Paul’s letters to the Romans and Corinthians are also employed as evidence of God’s displeasure with homosexuals. Paul, in a passage condemning bringing lawsuits between believers to the secular authorities, condemns fraud and wrongdoing, declaring that “the unrighteous shall not inherit the kingdom of God[.] Be not deceived: neither fornicators, nor idolaters, nor adulterers, nor effeminate, nor abusers of themselves with mankind, nor thieves, nor covetous, nor drunkards, nor revilers, nor extortioners, shall inherit the kingdom of God.” (1 Cor. 6:9-10)

Other translations of the Bible replace the word “effeminate” with “male prostitute,” and the annotations of the LDS versions of the New Testament suggests the translation of “catamite,” a boy kept as a lover by men of high social standing. The listing of one of these terms along with the other likely refers to the passive and active partners in a pederastic relationship. Much like the previous passages, condemnation of prostitution and child exploitation is hardly a conclusive condemnation of any homosexual relationship.

Also relevant is Paul’s understanding of homosexuality. Paul speaks of idolaters in Romans, stating that because humans did not acknowledge God,

God gave them up unto vile affections: for even their women did change the natural use into that which is against nature: And likewise also the men, leaving the natural use of the woman, burned in their lust one toward another; men with men working that which is unseemly, and receiving in themselves that recompence of their error which was meet. (Rom. 1:26-27)

--------------------------------------------------

Work instruction A:
In the passage on Paul's letters, name every English word or phrase given as a translation of the term in 1 Cor. 6:9 that the second paragraph discusses.
Work instruction B:
Quote the passage on Paul's letters, starting at the words "God gave them" and stopping after the words "meet. (Rom. 1:26-27)".
The lines after this point are unrelated to the passage on Paul's letters.

Dataset excerpts:
--------------------------------------------------

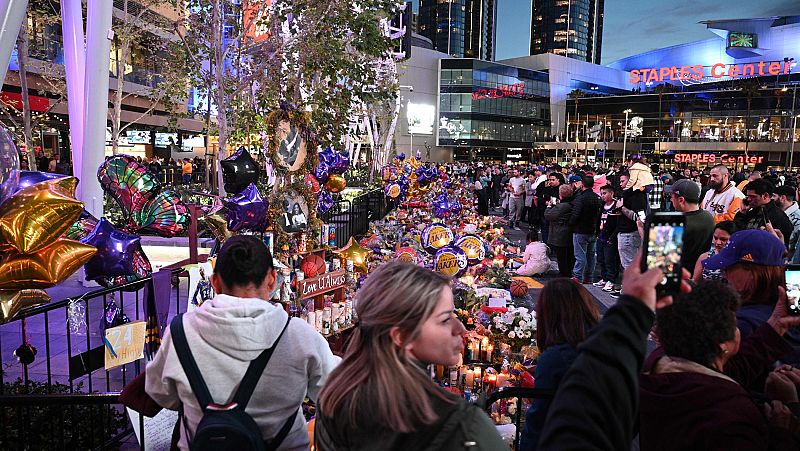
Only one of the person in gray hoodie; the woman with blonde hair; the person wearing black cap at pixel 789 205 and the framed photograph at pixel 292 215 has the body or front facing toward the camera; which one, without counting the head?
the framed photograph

--------------------------------------------------

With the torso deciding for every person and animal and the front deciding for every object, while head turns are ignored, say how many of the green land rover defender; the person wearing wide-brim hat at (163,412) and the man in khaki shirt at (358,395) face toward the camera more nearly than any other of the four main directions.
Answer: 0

--------------------------------------------------

Task answer A:
effeminate; male prostitute; catamite

Task answer B:
God gave them up unto vile affections: for even their women did change the natural use into that which is against nature: And likewise also the men, leaving the natural use of the woman, burned in their lust one toward another; men with men working that which is unseemly, and receiving in themselves that recompence of their error which was meet. (Rom. 1:26-27)